== Work instruction ==
Needed from the data below: all lines that contain the word "potsdam".
[Extracted records — start]
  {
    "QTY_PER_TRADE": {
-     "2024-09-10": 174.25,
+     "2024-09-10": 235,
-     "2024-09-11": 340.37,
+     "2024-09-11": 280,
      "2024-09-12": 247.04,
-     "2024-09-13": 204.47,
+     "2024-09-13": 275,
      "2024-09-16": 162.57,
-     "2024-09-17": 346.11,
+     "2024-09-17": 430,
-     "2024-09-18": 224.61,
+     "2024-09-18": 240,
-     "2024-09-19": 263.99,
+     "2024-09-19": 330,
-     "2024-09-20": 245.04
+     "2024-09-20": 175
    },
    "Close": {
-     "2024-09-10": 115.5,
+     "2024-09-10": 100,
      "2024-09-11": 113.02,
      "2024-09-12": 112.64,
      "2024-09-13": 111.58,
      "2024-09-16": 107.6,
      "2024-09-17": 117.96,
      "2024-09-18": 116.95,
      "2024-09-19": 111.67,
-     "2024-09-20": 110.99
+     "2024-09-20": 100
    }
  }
[Extracted records — finish]
[Extracted records — start]
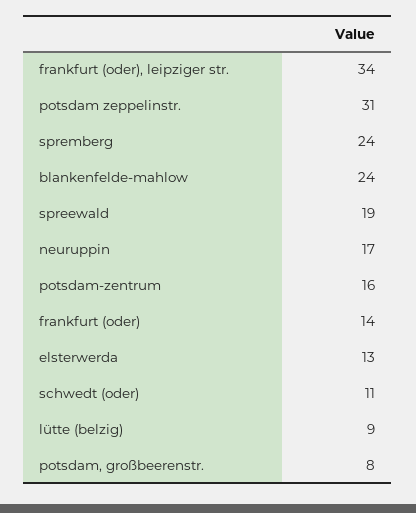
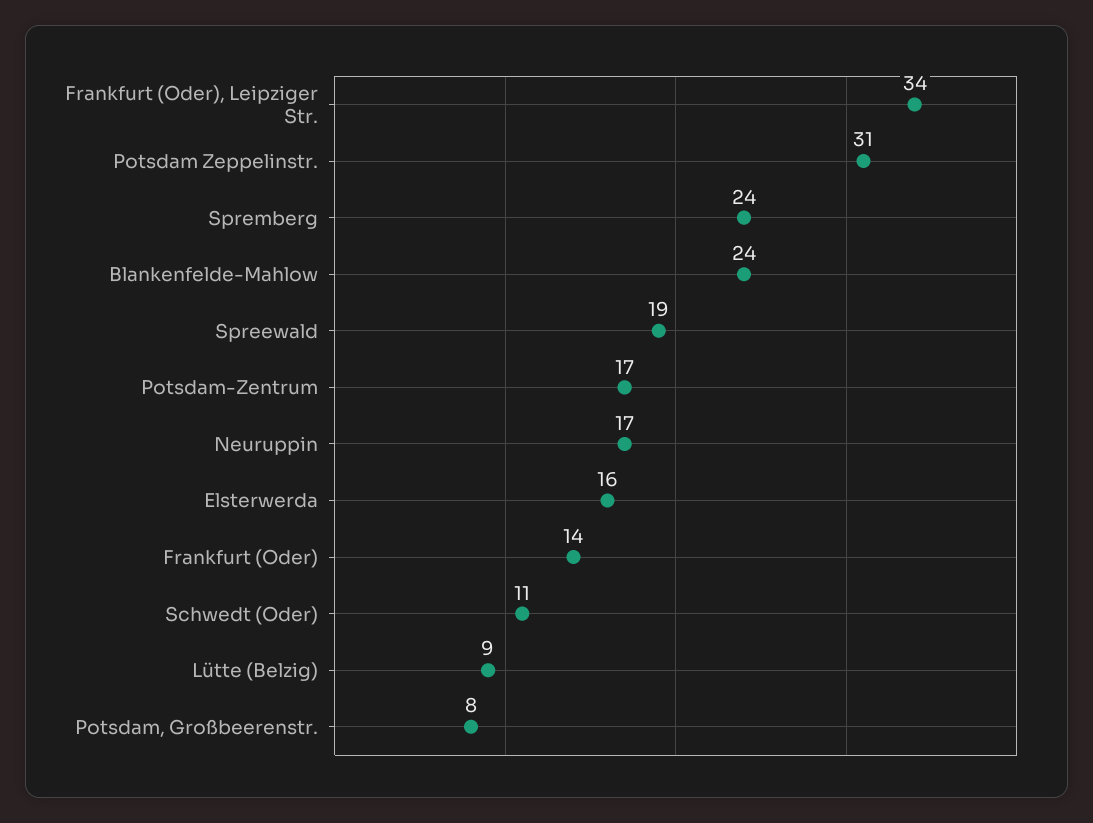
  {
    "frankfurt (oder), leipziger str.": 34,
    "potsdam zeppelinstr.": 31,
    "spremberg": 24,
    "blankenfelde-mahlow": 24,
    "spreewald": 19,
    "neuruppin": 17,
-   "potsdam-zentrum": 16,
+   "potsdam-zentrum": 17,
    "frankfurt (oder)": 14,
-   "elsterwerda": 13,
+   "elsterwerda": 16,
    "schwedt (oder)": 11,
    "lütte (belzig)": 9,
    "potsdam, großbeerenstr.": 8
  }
[Extracted records — finish]
[Extracted records — start]
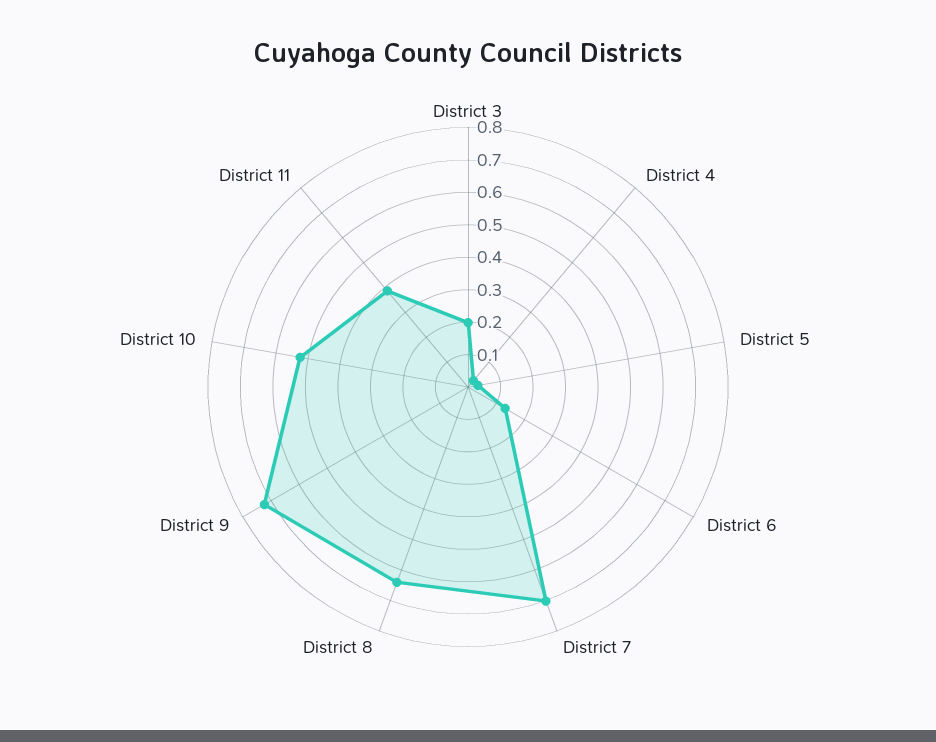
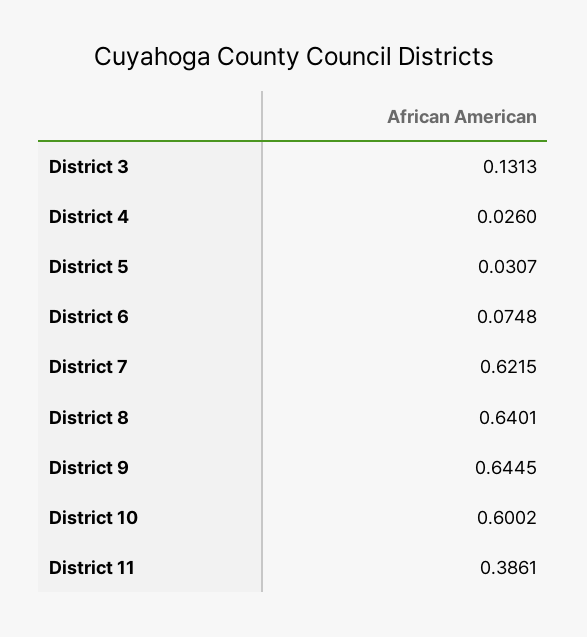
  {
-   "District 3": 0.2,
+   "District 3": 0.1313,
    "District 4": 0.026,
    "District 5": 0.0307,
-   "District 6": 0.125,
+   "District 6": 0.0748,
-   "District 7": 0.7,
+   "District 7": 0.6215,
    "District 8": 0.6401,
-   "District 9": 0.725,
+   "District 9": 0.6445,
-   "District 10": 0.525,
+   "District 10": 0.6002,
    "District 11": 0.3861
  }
[Extracted records — finish]
== Result ==
    "potsdam zeppelinstr.": 31,
-   "potsdam-zentrum": 16,
+   "potsdam-zentrum": 17,
    "potsdam, großbeerenstr.": 8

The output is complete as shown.